DATA EXTRACT:
□ □ □ □ □

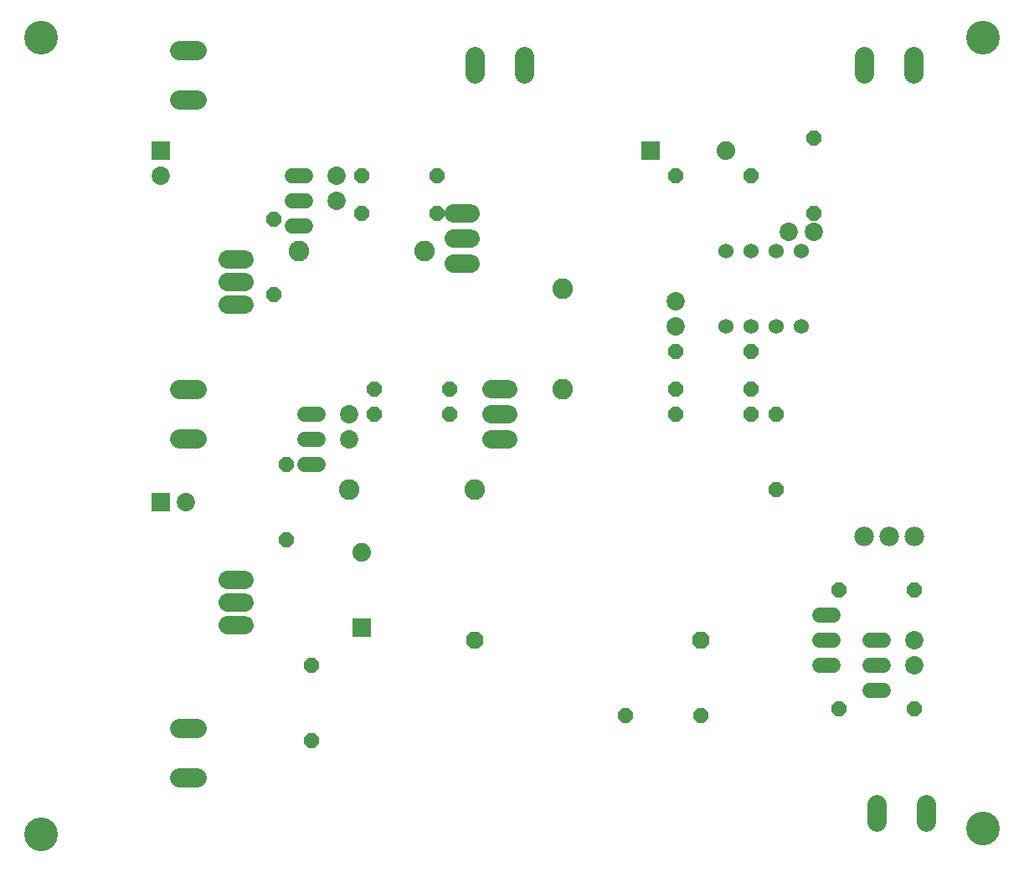
<source format=gts>
G75*
%MOIN*%
%OFA0B0*%
%FSLAX24Y24*%
%IPPOS*%
%LPD*%
%AMOC8*
5,1,8,0,0,1.08239X$1,22.5*
%
%ADD10C,0.1340*%
%ADD11C,0.0600*%
%ADD12OC8,0.0600*%
%ADD13C,0.0730*%
%ADD14C,0.0600*%
%ADD15C,0.0780*%
%ADD16C,0.0740*%
%ADD17OC8,0.0680*%
%ADD18C,0.0740*%
%ADD19R,0.0730X0.0730*%
%ADD20C,0.0820*%
%ADD21C,0.0780*%
D10*
X001600Y003750D03*
X001600Y035500D03*
X039100Y035500D03*
X039100Y004000D03*
D11*
X031850Y024000D03*
X030850Y024000D03*
X029850Y024000D03*
X028850Y024000D03*
X028850Y027000D03*
X029850Y027000D03*
X030850Y027000D03*
X031850Y027000D03*
D12*
X032350Y028500D03*
X029850Y030000D03*
X032350Y031500D03*
X026850Y030000D03*
X026850Y023000D03*
X026850Y021500D03*
X026850Y020500D03*
X029850Y020500D03*
X030850Y020500D03*
X029850Y021500D03*
X029850Y023000D03*
X030850Y017500D03*
X033350Y013500D03*
X036350Y013500D03*
X036350Y008750D03*
X033350Y008750D03*
X027850Y008500D03*
X024850Y008500D03*
X012350Y007500D03*
X012350Y010500D03*
X011350Y015500D03*
X011350Y018500D03*
X014850Y020500D03*
X014850Y021500D03*
X017850Y021500D03*
X017850Y020500D03*
X010850Y025250D03*
X010850Y028250D03*
X014350Y028500D03*
X014350Y030000D03*
X017350Y030000D03*
X017350Y028500D03*
D13*
X013350Y029000D03*
X013350Y030000D03*
X006350Y030000D03*
X013850Y020500D03*
X013850Y019500D03*
X007350Y017000D03*
X026850Y024000D03*
X026850Y025000D03*
X031350Y027750D03*
X032350Y027750D03*
X036350Y011500D03*
X036350Y010500D03*
D14*
X035110Y010500D02*
X034590Y010500D01*
X034590Y009500D02*
X035110Y009500D01*
X035110Y011500D02*
X034590Y011500D01*
X033110Y011500D02*
X032590Y011500D01*
X032590Y010500D02*
X033110Y010500D01*
X033110Y012500D02*
X032590Y012500D01*
X012610Y018500D02*
X012090Y018500D01*
X012090Y019500D02*
X012610Y019500D01*
X012610Y020500D02*
X012090Y020500D01*
X012110Y028000D02*
X011590Y028000D01*
X011590Y029000D02*
X012110Y029000D01*
X012110Y030000D02*
X011590Y030000D01*
D15*
X007806Y033016D02*
X007106Y033016D01*
X007106Y034984D02*
X007806Y034984D01*
X018866Y034744D02*
X018866Y034044D01*
X020834Y034044D02*
X020834Y034744D01*
X034366Y034744D02*
X034366Y034044D01*
X036334Y034044D02*
X036334Y034744D01*
X007806Y021484D02*
X007106Y021484D01*
X007106Y019516D02*
X007806Y019516D01*
X007806Y007984D02*
X007106Y007984D01*
X007106Y006016D02*
X007806Y006016D01*
X034866Y004956D02*
X034866Y004256D01*
X036834Y004256D02*
X036834Y004956D01*
D16*
X020180Y019500D02*
X019520Y019500D01*
X019520Y020500D02*
X020180Y020500D01*
X020180Y021500D02*
X019520Y021500D01*
X018680Y026500D02*
X018020Y026500D01*
X018020Y027500D02*
X018680Y027500D01*
X018680Y028500D02*
X018020Y028500D01*
X009680Y026650D02*
X009020Y026650D01*
X009020Y025750D02*
X009680Y025750D01*
X009680Y024850D02*
X009020Y024850D01*
X009020Y013900D02*
X009680Y013900D01*
X009680Y013000D02*
X009020Y013000D01*
X009020Y012100D02*
X009680Y012100D01*
D17*
X018850Y011500D03*
X027850Y011500D03*
D18*
X014350Y015000D03*
X028850Y031000D03*
D19*
X025850Y031000D03*
X006350Y031000D03*
X006350Y017000D03*
X014350Y012000D03*
D20*
X013850Y017500D03*
X018850Y017500D03*
X022350Y021500D03*
X022350Y025500D03*
X016850Y027000D03*
X011850Y027000D03*
D21*
X034350Y015625D03*
X035350Y015625D03*
X036350Y015625D03*
M02*

</source>
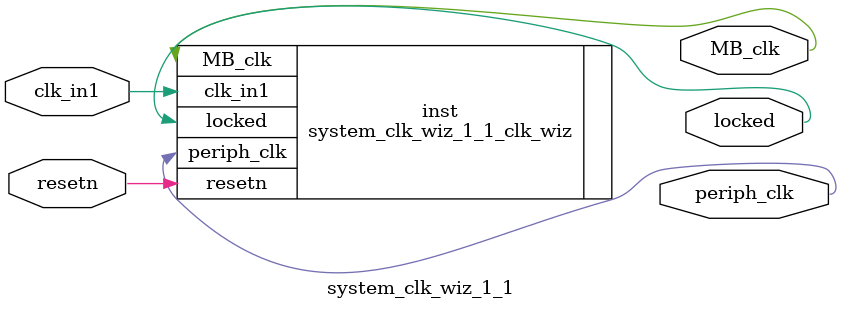
<source format=v>


`timescale 1ps/1ps

(* CORE_GENERATION_INFO = "system_clk_wiz_1_1,clk_wiz_v5_4_1_0,{component_name=system_clk_wiz_1_1,use_phase_alignment=true,use_min_o_jitter=false,use_max_i_jitter=false,use_dyn_phase_shift=false,use_inclk_switchover=false,use_dyn_reconfig=false,enable_axi=0,feedback_source=FDBK_AUTO,PRIMITIVE=MMCM,num_out_clk=2,clkin1_period=10.000,clkin2_period=10.000,use_power_down=false,use_reset=true,use_locked=true,use_inclk_stopped=false,feedback_type=SINGLE,CLOCK_MGR_TYPE=NA,manual_override=false}" *)

module system_clk_wiz_1_1 
 (
  // Clock out ports
  output        periph_clk,
  output        MB_clk,
  // Status and control signals
  input         resetn,
  output        locked,
 // Clock in ports
  input         clk_in1
 );

  system_clk_wiz_1_1_clk_wiz inst
  (
  // Clock out ports  
  .periph_clk(periph_clk),
  .MB_clk(MB_clk),
  // Status and control signals               
  .resetn(resetn), 
  .locked(locked),
 // Clock in ports
  .clk_in1(clk_in1)
  );

endmodule

</source>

□ □ □ □ □

TASK DESCRIPTION: The expected result is the complete listing above, printed exactly, with no pictures.

ANSWER TO THE EXERCISE:
<source format=gts>
G75*
%MOIN*%
%OFA0B0*%
%FSLAX24Y24*%
%IPPOS*%
%LPD*%
%AMOC8*
5,1,8,0,0,1.08239X$1,22.5*
%
%ADD10C,0.1340*%
%ADD11C,0.0600*%
%ADD12OC8,0.0600*%
%ADD13C,0.0730*%
%ADD14C,0.0600*%
%ADD15C,0.0780*%
%ADD16C,0.0740*%
%ADD17OC8,0.0680*%
%ADD18C,0.0740*%
%ADD19R,0.0730X0.0730*%
%ADD20C,0.0820*%
%ADD21C,0.0780*%
D10*
X001600Y003750D03*
X001600Y035500D03*
X039100Y035500D03*
X039100Y004000D03*
D11*
X031850Y024000D03*
X030850Y024000D03*
X029850Y024000D03*
X028850Y024000D03*
X028850Y027000D03*
X029850Y027000D03*
X030850Y027000D03*
X031850Y027000D03*
D12*
X032350Y028500D03*
X029850Y030000D03*
X032350Y031500D03*
X026850Y030000D03*
X026850Y023000D03*
X026850Y021500D03*
X026850Y020500D03*
X029850Y020500D03*
X030850Y020500D03*
X029850Y021500D03*
X029850Y023000D03*
X030850Y017500D03*
X033350Y013500D03*
X036350Y013500D03*
X036350Y008750D03*
X033350Y008750D03*
X027850Y008500D03*
X024850Y008500D03*
X012350Y007500D03*
X012350Y010500D03*
X011350Y015500D03*
X011350Y018500D03*
X014850Y020500D03*
X014850Y021500D03*
X017850Y021500D03*
X017850Y020500D03*
X010850Y025250D03*
X010850Y028250D03*
X014350Y028500D03*
X014350Y030000D03*
X017350Y030000D03*
X017350Y028500D03*
D13*
X013350Y029000D03*
X013350Y030000D03*
X006350Y030000D03*
X013850Y020500D03*
X013850Y019500D03*
X007350Y017000D03*
X026850Y024000D03*
X026850Y025000D03*
X031350Y027750D03*
X032350Y027750D03*
X036350Y011500D03*
X036350Y010500D03*
D14*
X035110Y010500D02*
X034590Y010500D01*
X034590Y009500D02*
X035110Y009500D01*
X035110Y011500D02*
X034590Y011500D01*
X033110Y011500D02*
X032590Y011500D01*
X032590Y010500D02*
X033110Y010500D01*
X033110Y012500D02*
X032590Y012500D01*
X012610Y018500D02*
X012090Y018500D01*
X012090Y019500D02*
X012610Y019500D01*
X012610Y020500D02*
X012090Y020500D01*
X012110Y028000D02*
X011590Y028000D01*
X011590Y029000D02*
X012110Y029000D01*
X012110Y030000D02*
X011590Y030000D01*
D15*
X007806Y033016D02*
X007106Y033016D01*
X007106Y034984D02*
X007806Y034984D01*
X018866Y034744D02*
X018866Y034044D01*
X020834Y034044D02*
X020834Y034744D01*
X034366Y034744D02*
X034366Y034044D01*
X036334Y034044D02*
X036334Y034744D01*
X007806Y021484D02*
X007106Y021484D01*
X007106Y019516D02*
X007806Y019516D01*
X007806Y007984D02*
X007106Y007984D01*
X007106Y006016D02*
X007806Y006016D01*
X034866Y004956D02*
X034866Y004256D01*
X036834Y004256D02*
X036834Y004956D01*
D16*
X020180Y019500D02*
X019520Y019500D01*
X019520Y020500D02*
X020180Y020500D01*
X020180Y021500D02*
X019520Y021500D01*
X018680Y026500D02*
X018020Y026500D01*
X018020Y027500D02*
X018680Y027500D01*
X018680Y028500D02*
X018020Y028500D01*
X009680Y026650D02*
X009020Y026650D01*
X009020Y025750D02*
X009680Y025750D01*
X009680Y024850D02*
X009020Y024850D01*
X009020Y013900D02*
X009680Y013900D01*
X009680Y013000D02*
X009020Y013000D01*
X009020Y012100D02*
X009680Y012100D01*
D17*
X018850Y011500D03*
X027850Y011500D03*
D18*
X014350Y015000D03*
X028850Y031000D03*
D19*
X025850Y031000D03*
X006350Y031000D03*
X006350Y017000D03*
X014350Y012000D03*
D20*
X013850Y017500D03*
X018850Y017500D03*
X022350Y021500D03*
X022350Y025500D03*
X016850Y027000D03*
X011850Y027000D03*
D21*
X034350Y015625D03*
X035350Y015625D03*
X036350Y015625D03*
M02*

</source>
<source format=v>


`timescale 1ps/1ps

(* CORE_GENERATION_INFO = "system_clk_wiz_1_1,clk_wiz_v5_4_1_0,{component_name=system_clk_wiz_1_1,use_phase_alignment=true,use_min_o_jitter=false,use_max_i_jitter=false,use_dyn_phase_shift=false,use_inclk_switchover=false,use_dyn_reconfig=false,enable_axi=0,feedback_source=FDBK_AUTO,PRIMITIVE=MMCM,num_out_clk=2,clkin1_period=10.000,clkin2_period=10.000,use_power_down=false,use_reset=true,use_locked=true,use_inclk_stopped=false,feedback_type=SINGLE,CLOCK_MGR_TYPE=NA,manual_override=false}" *)

module system_clk_wiz_1_1 
 (
  // Clock out ports
  output        periph_clk,
  output        MB_clk,
  // Status and control signals
  input         resetn,
  output        locked,
 // Clock in ports
  input         clk_in1
 );

  system_clk_wiz_1_1_clk_wiz inst
  (
  // Clock out ports  
  .periph_clk(periph_clk),
  .MB_clk(MB_clk),
  // Status and control signals               
  .resetn(resetn), 
  .locked(locked),
 // Clock in ports
  .clk_in1(clk_in1)
  );

endmodule

</source>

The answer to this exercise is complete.